SUBSCRIBE TO OUR FREE NEWSLETTER
Daily news & progressive opinion—funded by the people, not the corporations—delivered straight to your inbox.
5
#000000
#FFFFFF
To donate by check, phone, or other method, see our More Ways to Give page.


Daily news & progressive opinion—funded by the people, not the corporations—delivered straight to your inbox.

Members of the Walton family (L-R) Rob, Alice, and Jim speak during the annual Walmart shareholders meeting event on June 1, 2018 in Fayetteville, Arkansas.
What we don't know about how these uber-rich dynasties conceal their vast fortunes and dodge taxes can hurt us.
Much of what we know about the global hidden wealth system comes from leaks from within the wealth defense industry, the wealth managers and tax attorneys that facilitate the wealth vanishing act for their billionaire clients. As I wrote in my book, The Wealth Hoarders: How Billionaires Pay Millions to Hide Trillions, this enabling class has helped sequester trillions of dollars in trusts, anonymous shell companies, and offshore tax havens.

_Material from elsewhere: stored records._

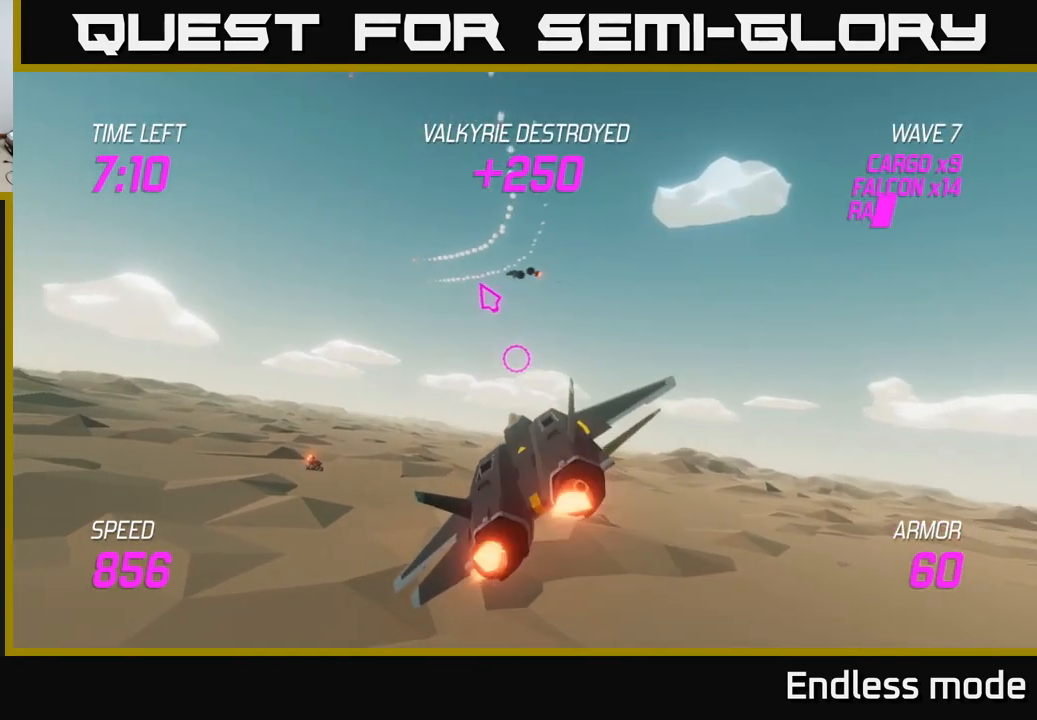
{"buttons": [], "left_stick": "left", "right_stick": "center", "events": []}
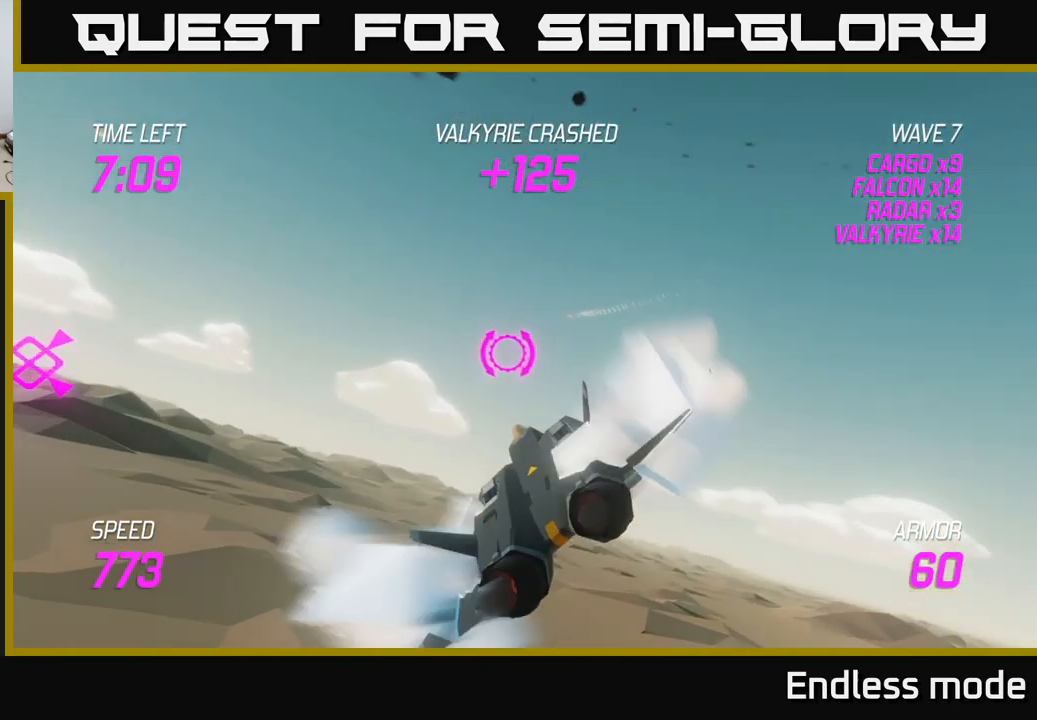
{"buttons": ["L2"], "left_stick": "left", "right_stick": "center", "events": [[150, "L2", "down"]]}
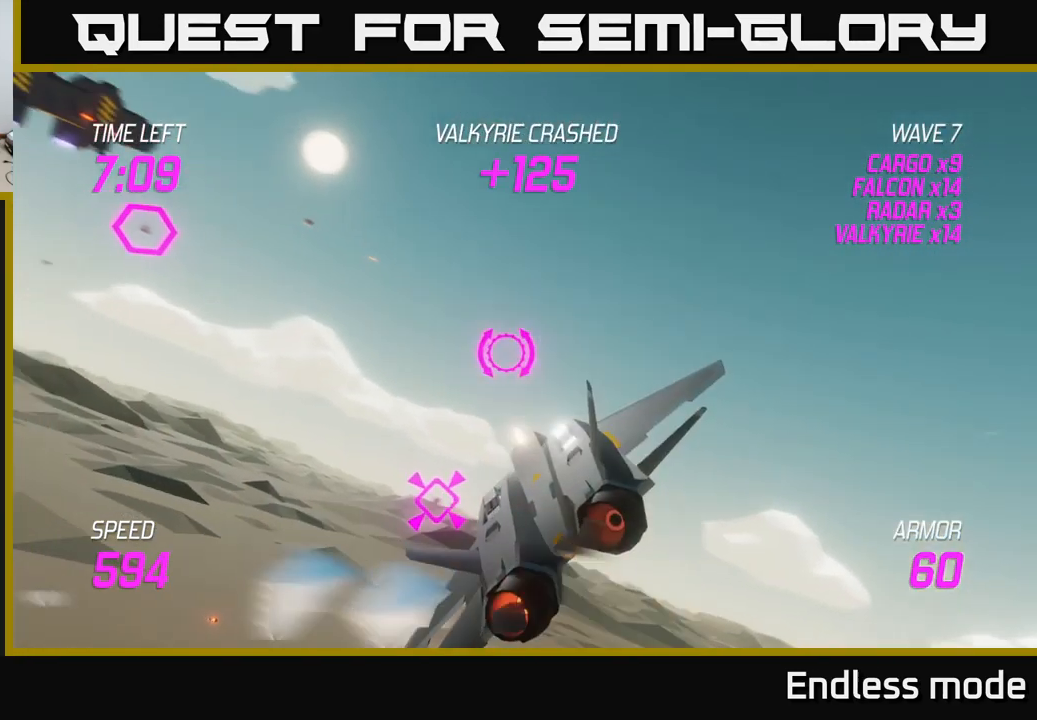
{"buttons": ["L2", "R2"], "left_stick": "left", "right_stick": "center", "events": [[317, "R2", "down"], [383, "R2", "up"], [483, "R2", "down"]]}
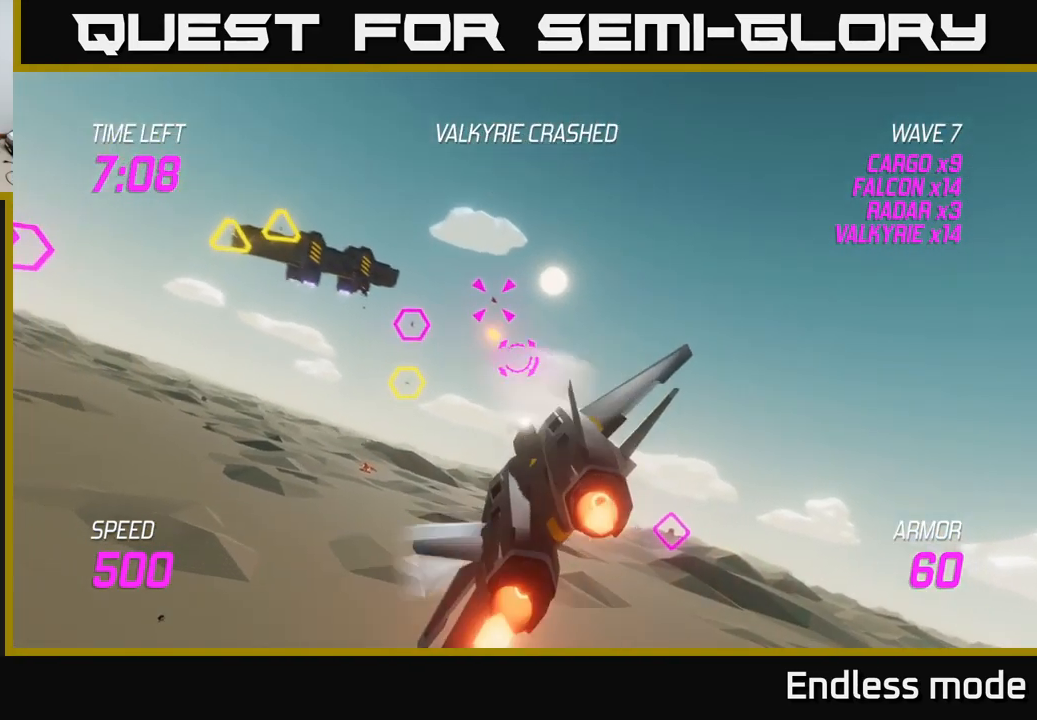
{"buttons": ["L2"], "left_stick": "up-left", "right_stick": "center", "events": [[67, "R2", "up"], [183, "R2", "down"], [200, "left_stick", "up-left"], [250, "R2", "up"], [367, "R2", "down"], [467, "R2", "up"]]}
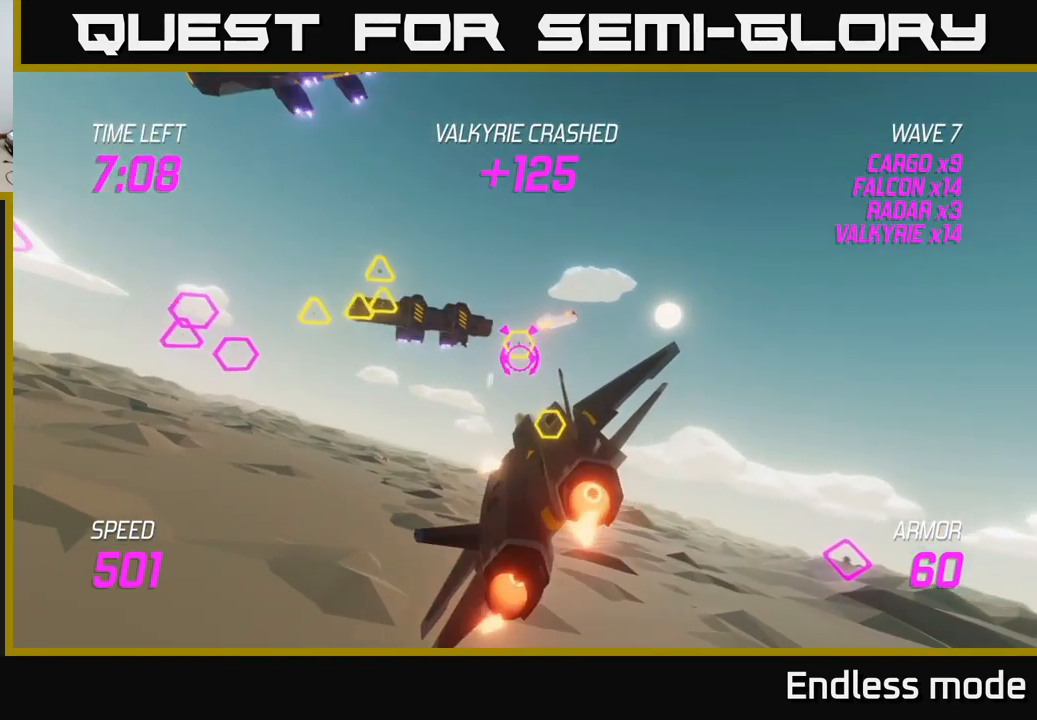
{"buttons": ["L2", "R2"], "left_stick": "center", "right_stick": "center", "events": [[67, "left_stick", "up-right"], [100, "R2", "down"], [183, "R2", "up"], [200, "left_stick", "center"], [267, "R2", "down"], [367, "R2", "up"], [483, "R2", "down"]]}
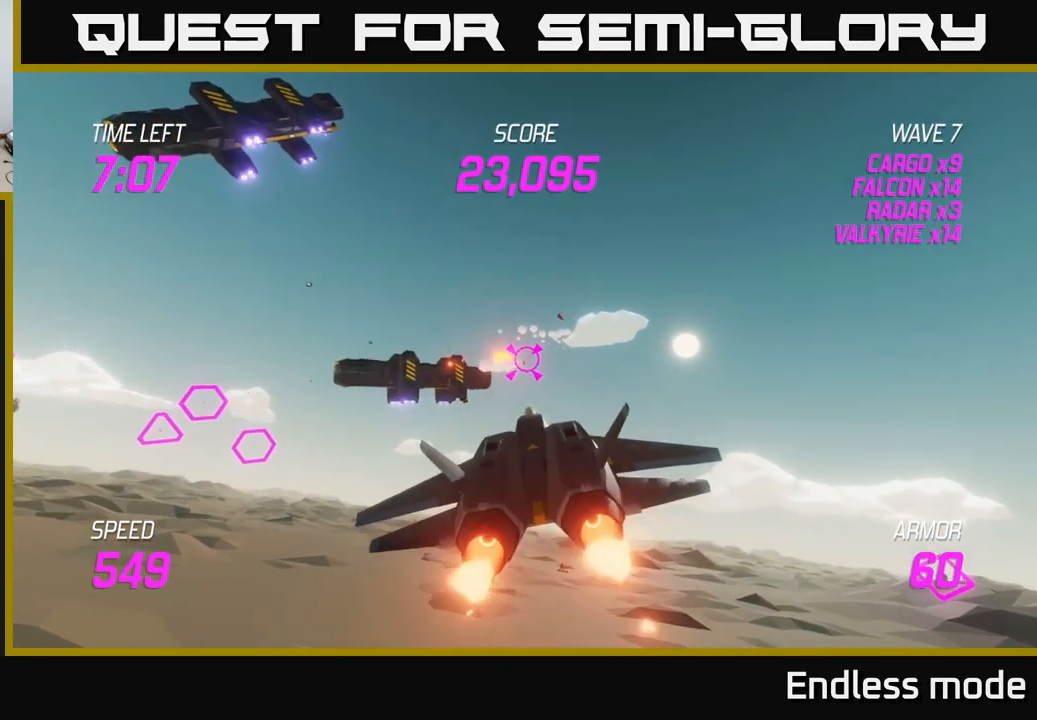
{"buttons": ["L2"], "left_stick": "up-left", "right_stick": "center", "events": [[17, "left_stick", "up-left"], [67, "R2", "up"], [67, "left_stick", "up"], [167, "R2", "down"], [200, "left_stick", "up-left"], [267, "R2", "up"], [366, "R2", "down"], [449, "R2", "up"]]}
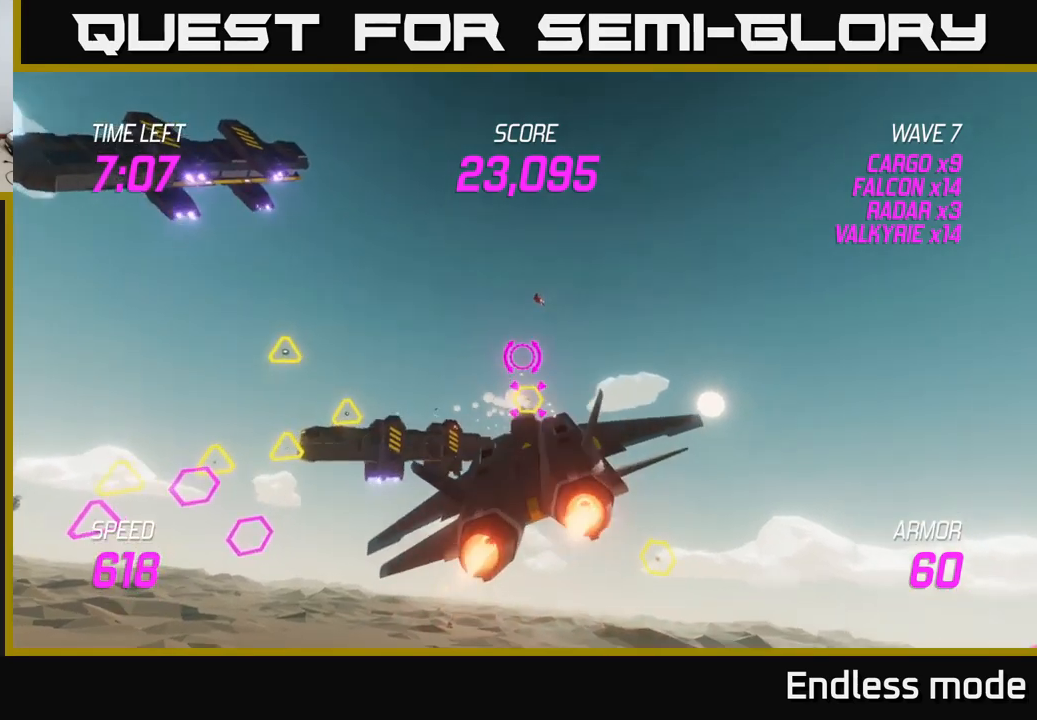
{"buttons": [], "left_stick": "right", "right_stick": "center", "events": [[17, "R2", "down"], [50, "left_stick", "down-right"], [84, "L2", "up"], [150, "R2", "up"], [167, "L2", "down"], [200, "left_stick", "right"], [284, "L2", "up"], [284, "R2", "down"], [334, "L2", "down"], [417, "R2", "up"], [434, "L2", "up"]]}
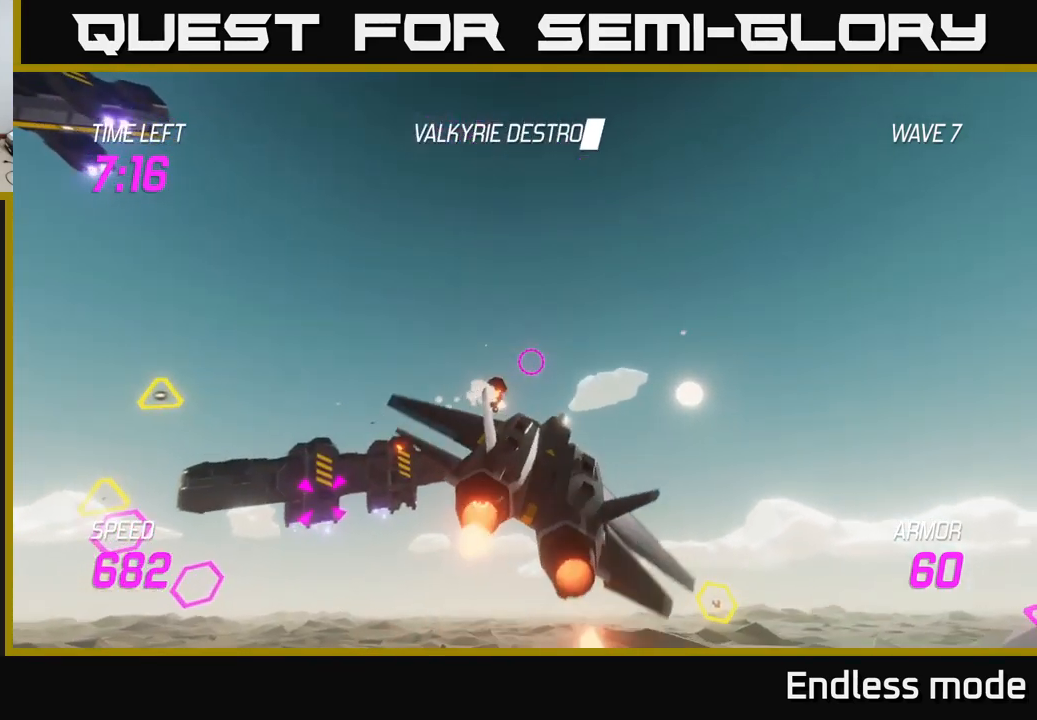
{"buttons": [], "left_stick": "down-right", "right_stick": "center", "events": [[34, "L2", "down"], [50, "left_stick", "down-right"], [200, "L2", "up"]]}
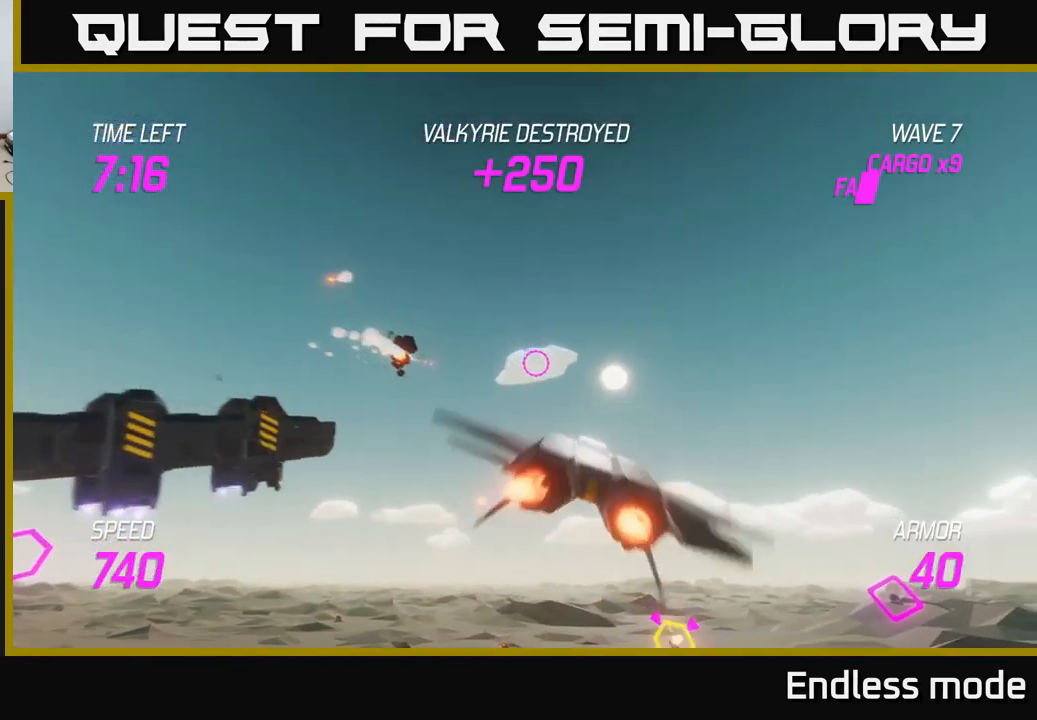
{"buttons": ["L2"], "left_stick": "up-left", "right_stick": "center", "events": [[67, "left_stick", "down-left"], [134, "L2", "down"], [167, "left_stick", "left"], [267, "left_stick", "up-left"], [300, "L2", "up"], [400, "L2", "down"]]}
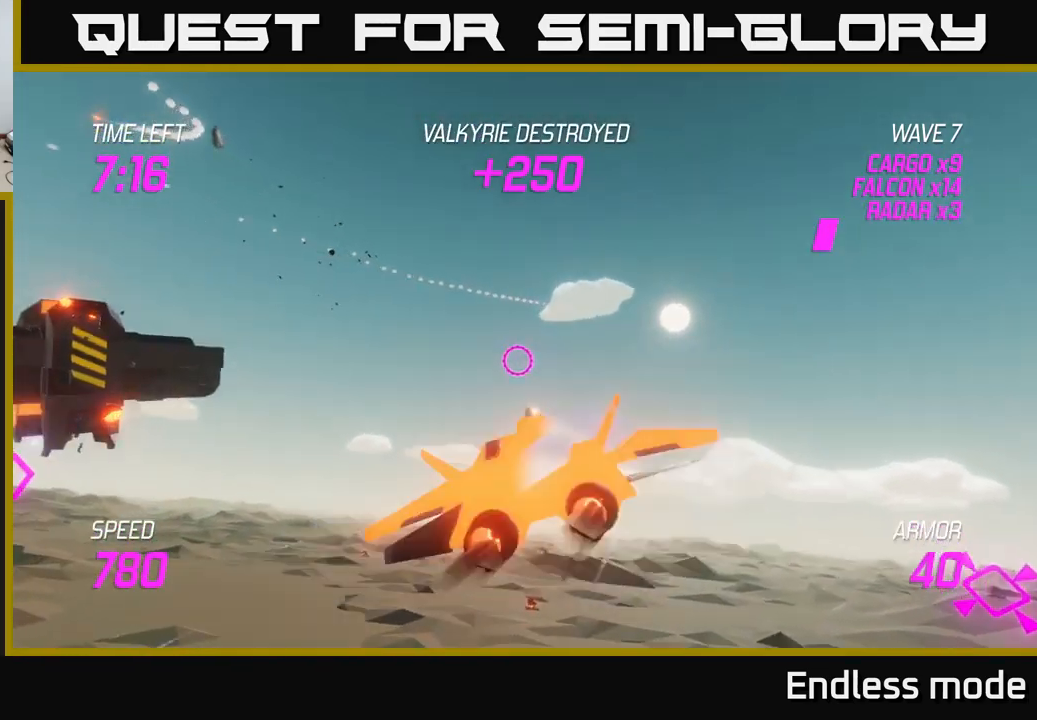
{"buttons": [], "left_stick": "left", "right_stick": "center", "events": [[17, "L2", "up"], [84, "L2", "down"], [267, "L2", "up"], [267, "left_stick", "left"]]}
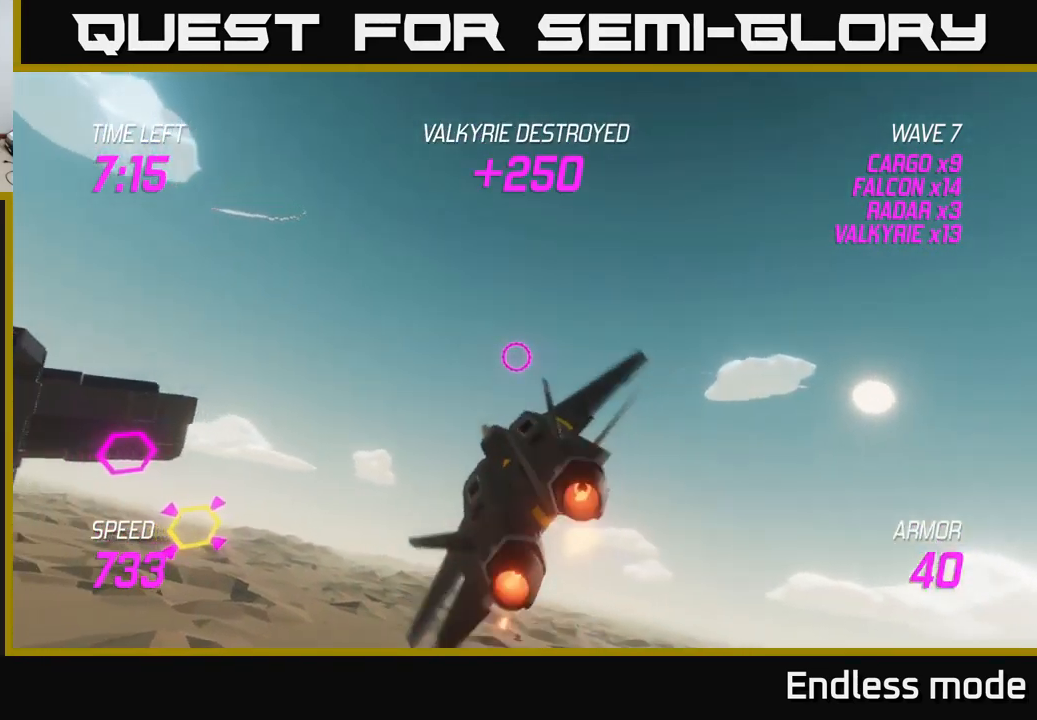
{"buttons": ["L2"], "left_stick": "down-left", "right_stick": "center", "events": [[34, "left_stick", "down-left"], [300, "R2", "down"], [334, "L2", "down"], [400, "R2", "up"]]}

The 2016 Panama Papers and the 2021 Pandora Papers were both the result of massive data leaks from inside wealth management firms, reported by the courageous global journalists connected to the International Consortium of investigative journalists. And now, a new blockbuster investigation from The New Yorker traces the decision of a whistleblower — “a disgruntled wealth manager” — to expose how the descendants of oil tycoon J. Paul Getty use Nevada trusts to avoid California taxes.
The Getty disclosure stems from a wrongful termination lawsuit, which along with divorce is one way light occasionally shines onto this shadowy world. Wealth advisor Marlena Sonn worked for several members of the Getty family for eight years, advising them on socially responsible strategies for their investments. But she was troubled by the Getty family’s use of Nevada-based trusts and a Reno-based family office, to maintain the fiction that family members did not live in higher-tax California. When she suggested they pay their California tax obligations, she was fired. The full family gossip is well chronicled in The New Yorker piece.
We are now living through the “golden age of tax avoidance,” thanks to both the increasing concentration of wealth and the expansion of the “wealth defense industry,” a class that focuses on aggressive tax avoidance and dynastic wealth succession. The Inequality.org team estimates more than $30 trillion globally is sequestered by the wealthiest people on the planet, money that societies could be taxing and investing to broaden opportunity for everyone else.
The United States has become a premier tax haven thanks in part to the manipulation of U.S. trust law. Trusts are a lynch-pin in the wealth hiding apparatus. They are an antiquated ownership system that professional enablers have morphed and manipulated to serve the needs of their wealthy clients.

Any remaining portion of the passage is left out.